=== Begin Enclosure ===
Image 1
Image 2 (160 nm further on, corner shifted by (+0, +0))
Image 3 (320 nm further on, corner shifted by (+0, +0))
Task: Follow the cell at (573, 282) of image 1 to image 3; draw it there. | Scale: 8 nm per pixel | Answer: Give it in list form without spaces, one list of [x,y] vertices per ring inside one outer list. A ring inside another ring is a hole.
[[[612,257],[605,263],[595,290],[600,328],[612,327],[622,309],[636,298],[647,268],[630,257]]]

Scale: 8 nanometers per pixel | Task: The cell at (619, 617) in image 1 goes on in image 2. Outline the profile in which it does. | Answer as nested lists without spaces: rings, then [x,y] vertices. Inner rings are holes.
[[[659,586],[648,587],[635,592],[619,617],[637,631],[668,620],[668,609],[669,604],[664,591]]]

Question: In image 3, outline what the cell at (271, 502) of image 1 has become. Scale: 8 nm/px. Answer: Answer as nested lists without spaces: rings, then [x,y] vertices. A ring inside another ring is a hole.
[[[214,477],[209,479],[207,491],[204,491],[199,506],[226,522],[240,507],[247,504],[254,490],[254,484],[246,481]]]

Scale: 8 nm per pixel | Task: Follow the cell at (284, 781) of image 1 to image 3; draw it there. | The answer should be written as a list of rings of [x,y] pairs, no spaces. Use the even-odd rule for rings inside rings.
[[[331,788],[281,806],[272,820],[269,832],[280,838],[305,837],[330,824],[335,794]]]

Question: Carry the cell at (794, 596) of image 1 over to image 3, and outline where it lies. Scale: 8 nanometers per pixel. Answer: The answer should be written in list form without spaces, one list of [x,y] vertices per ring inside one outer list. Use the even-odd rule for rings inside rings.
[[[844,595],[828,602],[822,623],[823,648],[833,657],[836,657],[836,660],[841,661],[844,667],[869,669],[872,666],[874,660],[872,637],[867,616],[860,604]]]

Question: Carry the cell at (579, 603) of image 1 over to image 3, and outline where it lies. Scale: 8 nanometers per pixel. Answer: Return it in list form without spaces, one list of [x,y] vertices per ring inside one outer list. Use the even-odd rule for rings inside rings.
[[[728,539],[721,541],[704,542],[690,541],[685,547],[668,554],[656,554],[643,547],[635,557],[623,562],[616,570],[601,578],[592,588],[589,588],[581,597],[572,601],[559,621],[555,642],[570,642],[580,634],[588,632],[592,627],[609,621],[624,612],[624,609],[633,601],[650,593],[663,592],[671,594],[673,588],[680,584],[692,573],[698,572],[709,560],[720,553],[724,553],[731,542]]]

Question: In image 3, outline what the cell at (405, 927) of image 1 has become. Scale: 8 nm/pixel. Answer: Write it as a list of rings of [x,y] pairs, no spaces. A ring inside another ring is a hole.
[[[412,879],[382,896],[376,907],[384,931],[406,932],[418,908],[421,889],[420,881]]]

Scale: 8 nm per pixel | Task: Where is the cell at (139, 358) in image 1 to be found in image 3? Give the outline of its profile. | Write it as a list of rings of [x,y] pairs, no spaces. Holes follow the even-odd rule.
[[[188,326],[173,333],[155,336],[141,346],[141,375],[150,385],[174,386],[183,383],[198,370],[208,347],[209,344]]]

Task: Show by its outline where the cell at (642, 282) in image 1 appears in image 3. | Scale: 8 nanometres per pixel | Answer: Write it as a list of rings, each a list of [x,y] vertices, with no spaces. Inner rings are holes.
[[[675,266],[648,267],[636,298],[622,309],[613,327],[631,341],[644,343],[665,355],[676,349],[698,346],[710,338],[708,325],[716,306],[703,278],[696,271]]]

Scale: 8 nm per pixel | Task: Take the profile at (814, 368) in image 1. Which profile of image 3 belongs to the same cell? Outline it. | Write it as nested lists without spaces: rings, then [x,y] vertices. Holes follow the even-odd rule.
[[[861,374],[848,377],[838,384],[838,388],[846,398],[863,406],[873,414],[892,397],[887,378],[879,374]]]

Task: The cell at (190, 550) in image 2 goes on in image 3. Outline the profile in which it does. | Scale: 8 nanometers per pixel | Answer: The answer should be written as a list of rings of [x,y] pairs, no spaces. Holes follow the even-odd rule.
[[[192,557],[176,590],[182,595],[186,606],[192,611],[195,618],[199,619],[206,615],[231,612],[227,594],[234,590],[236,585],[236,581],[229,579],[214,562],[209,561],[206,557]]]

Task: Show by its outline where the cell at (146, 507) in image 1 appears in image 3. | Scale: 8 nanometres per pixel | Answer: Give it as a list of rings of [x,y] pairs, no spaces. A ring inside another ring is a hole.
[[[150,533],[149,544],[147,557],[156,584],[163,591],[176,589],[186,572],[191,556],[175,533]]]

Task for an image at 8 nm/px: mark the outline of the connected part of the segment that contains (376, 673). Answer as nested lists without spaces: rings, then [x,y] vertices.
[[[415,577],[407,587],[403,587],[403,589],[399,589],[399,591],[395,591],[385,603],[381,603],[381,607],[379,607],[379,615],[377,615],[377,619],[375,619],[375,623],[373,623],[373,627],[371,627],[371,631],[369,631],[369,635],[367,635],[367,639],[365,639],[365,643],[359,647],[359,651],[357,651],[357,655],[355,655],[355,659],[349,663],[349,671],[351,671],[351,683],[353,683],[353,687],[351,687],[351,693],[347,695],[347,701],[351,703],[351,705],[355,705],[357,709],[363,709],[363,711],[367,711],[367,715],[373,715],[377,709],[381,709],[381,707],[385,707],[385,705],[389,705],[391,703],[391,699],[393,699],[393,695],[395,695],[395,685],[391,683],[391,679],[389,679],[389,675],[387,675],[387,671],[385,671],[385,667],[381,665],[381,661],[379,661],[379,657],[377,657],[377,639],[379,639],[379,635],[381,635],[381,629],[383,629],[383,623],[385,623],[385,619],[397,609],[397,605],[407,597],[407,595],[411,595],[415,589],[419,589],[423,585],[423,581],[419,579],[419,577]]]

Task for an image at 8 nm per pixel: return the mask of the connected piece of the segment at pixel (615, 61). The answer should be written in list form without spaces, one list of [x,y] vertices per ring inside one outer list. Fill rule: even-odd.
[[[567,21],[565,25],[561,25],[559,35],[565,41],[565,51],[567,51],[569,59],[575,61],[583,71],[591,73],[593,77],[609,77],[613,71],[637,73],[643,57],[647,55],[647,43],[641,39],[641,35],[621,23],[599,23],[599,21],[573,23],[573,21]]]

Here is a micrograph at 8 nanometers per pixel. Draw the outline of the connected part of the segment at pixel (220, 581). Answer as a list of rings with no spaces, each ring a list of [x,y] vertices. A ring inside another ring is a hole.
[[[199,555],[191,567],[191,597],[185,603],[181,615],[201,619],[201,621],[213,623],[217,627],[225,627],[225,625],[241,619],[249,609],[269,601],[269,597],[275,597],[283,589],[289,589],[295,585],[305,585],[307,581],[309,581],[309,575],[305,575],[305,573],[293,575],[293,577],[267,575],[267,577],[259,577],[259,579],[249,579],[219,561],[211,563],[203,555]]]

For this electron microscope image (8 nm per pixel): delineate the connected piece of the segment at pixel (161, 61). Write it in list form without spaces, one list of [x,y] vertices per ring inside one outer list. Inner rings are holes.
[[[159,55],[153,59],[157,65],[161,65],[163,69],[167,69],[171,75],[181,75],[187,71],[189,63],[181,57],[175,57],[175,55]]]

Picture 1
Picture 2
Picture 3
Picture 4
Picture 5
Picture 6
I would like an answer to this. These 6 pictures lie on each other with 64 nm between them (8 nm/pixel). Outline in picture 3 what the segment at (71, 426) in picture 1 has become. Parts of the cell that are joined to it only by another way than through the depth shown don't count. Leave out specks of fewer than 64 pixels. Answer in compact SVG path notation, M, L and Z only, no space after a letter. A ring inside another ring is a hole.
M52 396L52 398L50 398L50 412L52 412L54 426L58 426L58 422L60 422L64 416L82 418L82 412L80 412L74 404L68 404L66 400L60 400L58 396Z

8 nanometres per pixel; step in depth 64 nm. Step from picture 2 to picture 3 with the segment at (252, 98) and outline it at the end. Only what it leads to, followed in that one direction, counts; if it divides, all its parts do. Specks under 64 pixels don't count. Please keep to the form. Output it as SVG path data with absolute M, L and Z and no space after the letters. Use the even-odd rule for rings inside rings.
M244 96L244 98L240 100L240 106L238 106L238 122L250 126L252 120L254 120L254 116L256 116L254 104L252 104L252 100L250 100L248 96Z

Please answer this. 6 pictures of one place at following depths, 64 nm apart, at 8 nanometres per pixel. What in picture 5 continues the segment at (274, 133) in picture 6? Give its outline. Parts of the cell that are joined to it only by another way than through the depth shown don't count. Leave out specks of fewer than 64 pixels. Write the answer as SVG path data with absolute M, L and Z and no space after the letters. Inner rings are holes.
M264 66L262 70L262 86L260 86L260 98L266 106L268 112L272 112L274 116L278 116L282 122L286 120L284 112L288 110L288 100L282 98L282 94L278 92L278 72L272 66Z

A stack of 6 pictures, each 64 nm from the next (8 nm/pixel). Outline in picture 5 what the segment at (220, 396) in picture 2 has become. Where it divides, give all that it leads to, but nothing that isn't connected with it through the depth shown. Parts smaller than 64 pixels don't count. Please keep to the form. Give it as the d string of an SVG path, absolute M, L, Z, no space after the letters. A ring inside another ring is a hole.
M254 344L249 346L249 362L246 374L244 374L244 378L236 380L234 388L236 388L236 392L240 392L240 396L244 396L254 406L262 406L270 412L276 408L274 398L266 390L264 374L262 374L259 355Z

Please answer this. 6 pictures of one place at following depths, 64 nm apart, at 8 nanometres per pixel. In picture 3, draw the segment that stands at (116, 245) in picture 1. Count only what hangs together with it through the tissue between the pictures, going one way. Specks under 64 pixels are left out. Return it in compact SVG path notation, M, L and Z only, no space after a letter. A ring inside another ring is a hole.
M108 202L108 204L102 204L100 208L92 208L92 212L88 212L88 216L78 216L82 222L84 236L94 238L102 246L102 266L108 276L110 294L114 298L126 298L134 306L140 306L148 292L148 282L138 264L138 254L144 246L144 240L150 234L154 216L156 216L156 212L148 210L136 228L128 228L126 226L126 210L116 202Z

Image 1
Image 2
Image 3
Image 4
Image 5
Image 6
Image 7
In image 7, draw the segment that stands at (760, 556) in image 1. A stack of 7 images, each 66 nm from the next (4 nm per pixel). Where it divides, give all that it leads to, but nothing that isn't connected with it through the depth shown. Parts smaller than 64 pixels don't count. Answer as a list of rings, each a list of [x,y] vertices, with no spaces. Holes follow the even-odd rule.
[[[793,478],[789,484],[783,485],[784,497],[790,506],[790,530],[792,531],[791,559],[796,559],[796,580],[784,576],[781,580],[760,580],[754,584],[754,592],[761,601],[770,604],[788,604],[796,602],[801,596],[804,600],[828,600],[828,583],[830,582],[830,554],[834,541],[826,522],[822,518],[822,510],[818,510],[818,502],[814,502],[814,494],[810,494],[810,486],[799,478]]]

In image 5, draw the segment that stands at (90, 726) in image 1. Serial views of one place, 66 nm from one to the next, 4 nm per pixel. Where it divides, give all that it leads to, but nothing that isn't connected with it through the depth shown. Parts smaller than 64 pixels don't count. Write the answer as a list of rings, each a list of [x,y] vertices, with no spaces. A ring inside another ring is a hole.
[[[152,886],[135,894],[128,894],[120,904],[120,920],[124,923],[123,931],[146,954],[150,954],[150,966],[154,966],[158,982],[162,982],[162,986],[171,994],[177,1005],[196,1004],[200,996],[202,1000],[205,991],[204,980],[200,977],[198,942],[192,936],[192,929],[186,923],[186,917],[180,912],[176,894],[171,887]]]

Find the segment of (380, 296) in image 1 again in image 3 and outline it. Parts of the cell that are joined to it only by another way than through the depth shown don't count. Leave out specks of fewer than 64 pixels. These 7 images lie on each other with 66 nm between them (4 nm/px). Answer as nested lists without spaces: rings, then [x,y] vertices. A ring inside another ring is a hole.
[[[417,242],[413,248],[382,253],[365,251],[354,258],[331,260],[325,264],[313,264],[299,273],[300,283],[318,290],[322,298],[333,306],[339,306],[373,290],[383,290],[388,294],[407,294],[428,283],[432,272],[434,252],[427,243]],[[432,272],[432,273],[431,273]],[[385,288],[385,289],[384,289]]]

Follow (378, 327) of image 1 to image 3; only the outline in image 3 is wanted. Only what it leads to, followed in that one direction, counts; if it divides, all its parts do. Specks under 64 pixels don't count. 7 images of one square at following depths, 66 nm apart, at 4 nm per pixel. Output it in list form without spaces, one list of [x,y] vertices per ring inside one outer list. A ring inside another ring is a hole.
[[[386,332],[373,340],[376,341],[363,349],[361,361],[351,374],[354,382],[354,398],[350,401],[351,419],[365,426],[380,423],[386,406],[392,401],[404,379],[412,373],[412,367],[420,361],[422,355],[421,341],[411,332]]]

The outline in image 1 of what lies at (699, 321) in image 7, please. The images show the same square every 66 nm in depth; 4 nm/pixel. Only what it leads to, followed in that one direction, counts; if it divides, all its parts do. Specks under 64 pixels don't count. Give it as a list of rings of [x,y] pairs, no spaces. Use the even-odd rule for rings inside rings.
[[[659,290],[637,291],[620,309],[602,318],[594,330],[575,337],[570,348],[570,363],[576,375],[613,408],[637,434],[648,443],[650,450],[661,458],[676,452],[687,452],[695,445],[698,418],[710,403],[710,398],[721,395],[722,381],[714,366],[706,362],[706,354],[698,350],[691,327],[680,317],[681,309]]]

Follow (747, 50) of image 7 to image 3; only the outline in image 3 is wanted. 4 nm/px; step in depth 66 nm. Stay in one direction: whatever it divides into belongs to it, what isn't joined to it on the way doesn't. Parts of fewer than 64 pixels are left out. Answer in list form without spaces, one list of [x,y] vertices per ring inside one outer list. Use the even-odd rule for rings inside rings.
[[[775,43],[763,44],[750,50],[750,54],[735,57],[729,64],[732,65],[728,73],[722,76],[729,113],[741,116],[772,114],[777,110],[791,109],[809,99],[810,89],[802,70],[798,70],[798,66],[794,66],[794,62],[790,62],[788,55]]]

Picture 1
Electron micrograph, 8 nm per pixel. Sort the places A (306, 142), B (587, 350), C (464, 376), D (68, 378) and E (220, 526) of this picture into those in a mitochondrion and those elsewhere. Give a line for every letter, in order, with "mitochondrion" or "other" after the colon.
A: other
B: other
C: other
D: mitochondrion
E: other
=== End Enclosure ===
# Work item:
What the answer needs is every line from the data above with "further" in it.

# Written response:
Image 2 (160 nm further on, corner shifted by (+0, +0))
Image 3 (320 nm further on, corner shifted by (+0, +0))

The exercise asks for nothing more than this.